Dietary Gu >(per serving) | |
---|---|
52 | Calories |
3g | Body fat |
6g | Carbs |
3g | Protein |
Nutrition Details | |
---|---|
Servings: 4 Servings | |
Sum per serving | |
Calories | 52 |
% Every day Worth* | |
Complete Unwanted fat 3g | 3% |
Saturated Unwanted fat 0g | 2% |
Cholesterol 0mg | % |
Sodium 94mg | four% |
Total Carbohydrate 6g | two% |
Dietary Fiber 2g | 9% |
Protein 3g | |
Calcium 31mg | two% |
*The % Day-to-day Value (DV) tells you how much a nutrient in a foods serving contributes to a everyday diet plan. 2,000 calories a day is employed for basic nutrition advice. |
This is an easy way to put together Brussels sprouts so that they turn out firm to the bite but nevertheless tender, and searing them give them a superb caramelized taste.
Elements
- one lb.
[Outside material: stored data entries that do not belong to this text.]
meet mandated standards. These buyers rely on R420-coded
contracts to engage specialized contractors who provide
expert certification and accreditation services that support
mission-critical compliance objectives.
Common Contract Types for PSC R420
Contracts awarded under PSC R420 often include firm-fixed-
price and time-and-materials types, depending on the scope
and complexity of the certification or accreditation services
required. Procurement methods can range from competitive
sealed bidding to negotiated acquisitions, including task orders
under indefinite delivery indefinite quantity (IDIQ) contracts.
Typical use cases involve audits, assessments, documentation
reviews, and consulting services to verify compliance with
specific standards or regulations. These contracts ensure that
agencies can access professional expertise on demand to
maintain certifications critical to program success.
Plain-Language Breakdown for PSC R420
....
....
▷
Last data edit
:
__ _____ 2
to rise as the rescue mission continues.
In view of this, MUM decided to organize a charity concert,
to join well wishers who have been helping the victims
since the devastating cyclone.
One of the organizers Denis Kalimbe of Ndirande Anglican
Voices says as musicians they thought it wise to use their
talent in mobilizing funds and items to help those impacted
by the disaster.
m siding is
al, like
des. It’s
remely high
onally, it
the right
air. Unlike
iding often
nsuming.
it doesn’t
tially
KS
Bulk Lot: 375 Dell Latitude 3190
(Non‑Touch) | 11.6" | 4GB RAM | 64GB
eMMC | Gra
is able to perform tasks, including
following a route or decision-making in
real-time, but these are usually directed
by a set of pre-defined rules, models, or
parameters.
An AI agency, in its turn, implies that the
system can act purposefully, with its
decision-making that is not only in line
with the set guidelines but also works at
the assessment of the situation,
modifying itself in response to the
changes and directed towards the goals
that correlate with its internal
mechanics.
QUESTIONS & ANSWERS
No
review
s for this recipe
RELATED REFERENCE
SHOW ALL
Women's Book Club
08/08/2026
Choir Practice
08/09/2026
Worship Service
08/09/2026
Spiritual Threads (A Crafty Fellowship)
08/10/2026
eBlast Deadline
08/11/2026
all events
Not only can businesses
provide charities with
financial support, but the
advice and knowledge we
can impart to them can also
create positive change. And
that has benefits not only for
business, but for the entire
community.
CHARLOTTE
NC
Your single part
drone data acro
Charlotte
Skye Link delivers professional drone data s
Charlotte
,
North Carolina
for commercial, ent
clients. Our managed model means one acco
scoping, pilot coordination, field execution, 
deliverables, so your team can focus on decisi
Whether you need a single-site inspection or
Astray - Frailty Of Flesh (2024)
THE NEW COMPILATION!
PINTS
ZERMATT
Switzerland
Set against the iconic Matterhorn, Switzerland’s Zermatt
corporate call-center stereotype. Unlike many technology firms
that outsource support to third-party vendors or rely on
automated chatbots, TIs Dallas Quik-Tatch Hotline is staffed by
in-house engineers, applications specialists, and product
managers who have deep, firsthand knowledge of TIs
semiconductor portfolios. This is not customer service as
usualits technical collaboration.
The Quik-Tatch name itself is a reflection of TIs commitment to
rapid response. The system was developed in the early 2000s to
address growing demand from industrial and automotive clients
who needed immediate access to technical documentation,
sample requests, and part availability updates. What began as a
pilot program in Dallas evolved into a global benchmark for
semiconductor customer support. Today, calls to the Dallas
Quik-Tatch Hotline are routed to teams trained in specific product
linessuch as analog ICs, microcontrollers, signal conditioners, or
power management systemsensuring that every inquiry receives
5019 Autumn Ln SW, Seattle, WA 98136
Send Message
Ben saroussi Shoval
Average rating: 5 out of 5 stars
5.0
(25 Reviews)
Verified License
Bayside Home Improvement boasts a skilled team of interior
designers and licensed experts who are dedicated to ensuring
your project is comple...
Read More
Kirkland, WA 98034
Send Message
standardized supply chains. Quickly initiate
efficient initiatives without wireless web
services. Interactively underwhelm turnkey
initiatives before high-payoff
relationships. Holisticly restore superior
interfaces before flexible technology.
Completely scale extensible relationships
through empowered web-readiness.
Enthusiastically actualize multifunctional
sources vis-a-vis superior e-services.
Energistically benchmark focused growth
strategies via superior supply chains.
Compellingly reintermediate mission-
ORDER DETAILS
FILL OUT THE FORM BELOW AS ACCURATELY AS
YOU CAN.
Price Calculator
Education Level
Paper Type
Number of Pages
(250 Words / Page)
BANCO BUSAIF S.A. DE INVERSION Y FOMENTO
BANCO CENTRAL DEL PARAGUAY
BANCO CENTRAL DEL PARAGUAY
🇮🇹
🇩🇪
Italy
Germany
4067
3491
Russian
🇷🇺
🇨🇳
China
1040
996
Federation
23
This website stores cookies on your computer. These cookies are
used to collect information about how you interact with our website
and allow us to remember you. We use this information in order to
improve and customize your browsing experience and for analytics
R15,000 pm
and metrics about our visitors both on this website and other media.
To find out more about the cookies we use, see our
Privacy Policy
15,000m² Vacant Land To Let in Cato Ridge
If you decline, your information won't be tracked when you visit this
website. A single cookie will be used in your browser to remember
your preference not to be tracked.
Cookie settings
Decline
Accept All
Brussels sprouts (or as a lot of as will fit face-down on your skillet)
- one tbsp extra virgin olive oil
- 1/three cup chicken stock
- Kosher salt to taste
- Freshly squeezed lemon juice, to taste
Methods to Make It
Trim the stems off the Brussels sprouts and then halve them lengthwise. Hold any outer leaves that fall off.
Over medium-substantial heat, heat the oil in a broad skillet or saut pan, and area the brussels sprouts halves encounter down in the oil. Arrange any loose leaves in excess of the tops, as if you happen to be covering the sprouts with small blankets.
Let the sprouts brown in the oil for about five minutes, after which time you can turn them with tongs. They should be a lovely golden brown. If not, depart them encounter-down until they have a good shade, then flip them over.
Add the stock to the pan, which will generate really a large sizzle. You can sprinkle some Kosher salt more than the Brussels sprouts now. Cover the pan and turn the heat to minimal. Simmer for about five far more minutes. The liquid need to be largely gone by now.
You can swirl in a little butter now, modify seasoning with lemon juice and Kosher salt and serve right away.